»»

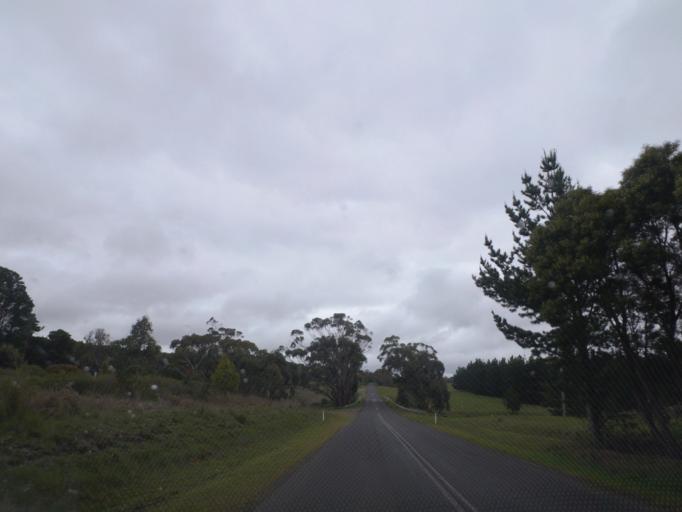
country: AU
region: Victoria
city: Brown Hill
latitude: -37.5946
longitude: 144.1656
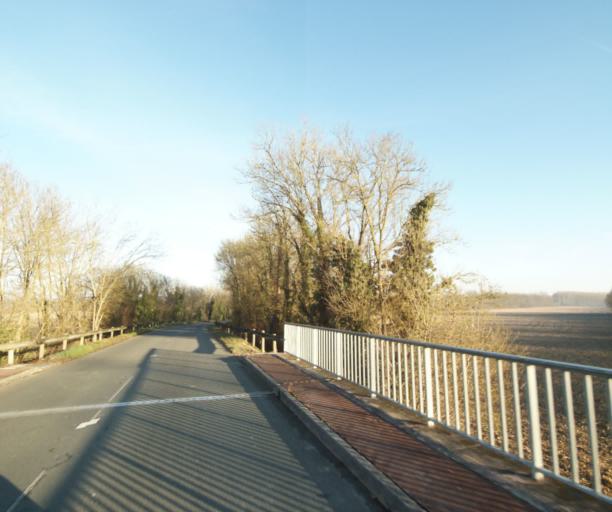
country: FR
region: Poitou-Charentes
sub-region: Departement de la Charente-Maritime
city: Cherac
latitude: 45.6790
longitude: -0.4626
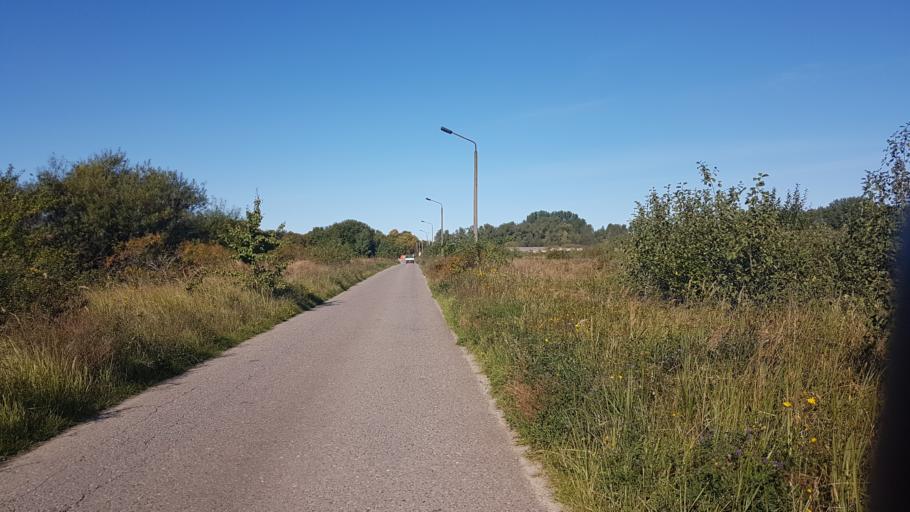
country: DE
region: Mecklenburg-Vorpommern
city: Sagard
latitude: 54.4998
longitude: 13.5403
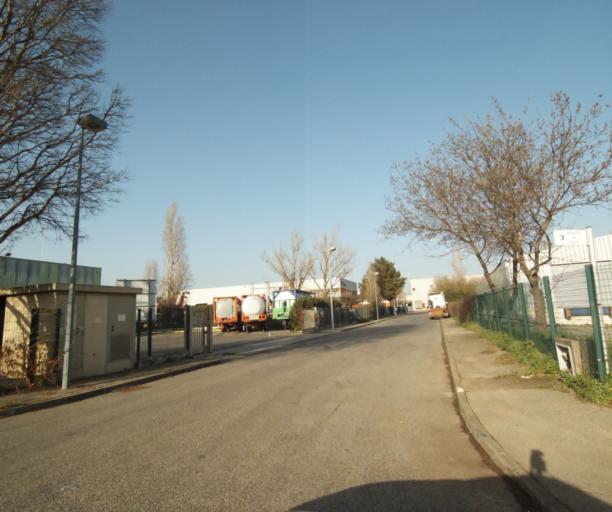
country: FR
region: Provence-Alpes-Cote d'Azur
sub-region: Departement des Bouches-du-Rhone
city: Saint-Victoret
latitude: 43.4171
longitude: 5.2696
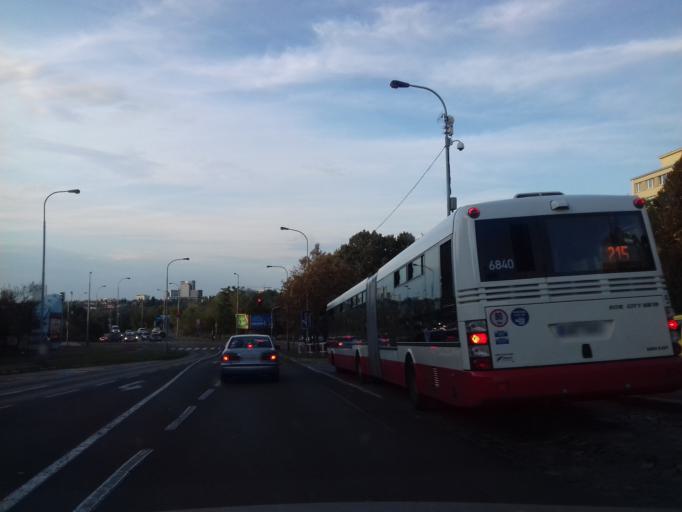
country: CZ
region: Praha
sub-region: Praha 4
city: Hodkovicky
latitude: 50.0272
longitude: 14.4514
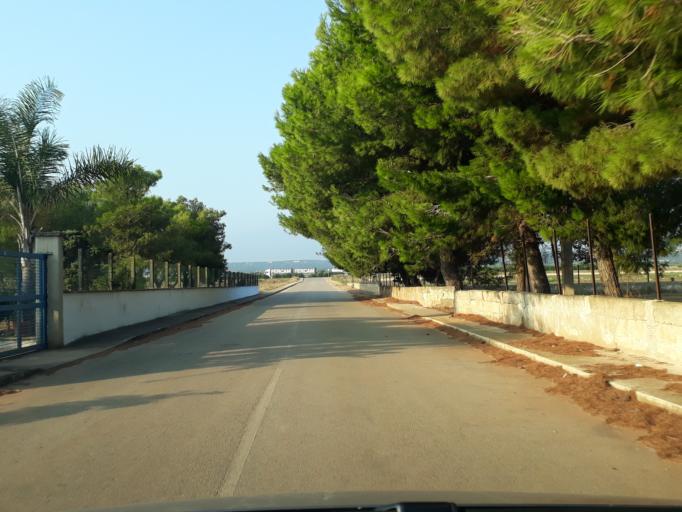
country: IT
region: Apulia
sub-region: Provincia di Brindisi
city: Carovigno
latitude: 40.7470
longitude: 17.7120
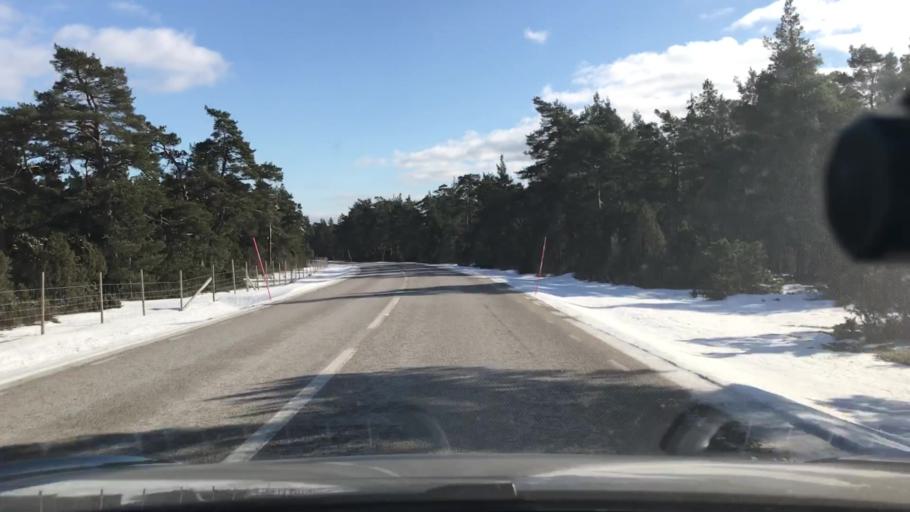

««

Your objective:
Output every line of the entries above as a Markdown table with the columns Row and Entry line, numbering each row and skipping blank lines. Leave the pictures out.

Written reply:
| Row | Entry line |
|---|---|
| 1 | country: AU |
| 2 | region: Victoria |
| 3 | city: Brown Hill |
| 4 | latitude: -37.5946 |
| 5 | longitude: 144.1656 |
| 6 | country: FR |
| 7 | region: Poitou-Charentes |
| 8 | sub-region: Departement de la Charente-Maritime |
| 9 | city: Cherac |
| 10 | latitude: 45.6790 |
| 11 | longitude: -0.4626 |
| 12 | country: DE |
| 13 | region: Mecklenburg-Vorpommern |
| 14 | city: Sagard |
| 15 | latitude: 54.4998 |
| 16 | longitude: 13.5403 |
| 17 | country: FR |
| 18 | region: Provence-Alpes-Cote d'Azur |
| 19 | sub-region: Departement des Bouches-du-Rhone |
| 20 | city: Saint-Victoret |
| 21 | latitude: 43.4171 |
| 22 | longitude: 5.2696 |
| 23 | country: CZ |
| 24 | region: Praha |
| 25 | sub-region: Praha 4 |
| 26 | city: Hodkovicky |
| 27 | latitude: 50.0272 |
| 28 | longitude: 14.4514 |
| 29 | country: IT |
| 30 | region: Apulia |
| 31 | sub-region: Provincia di Brindisi |
| 32 | city: Carovigno |
| 33 | latitude: 40.7470 |
| 34 | longitude: 17.7120 |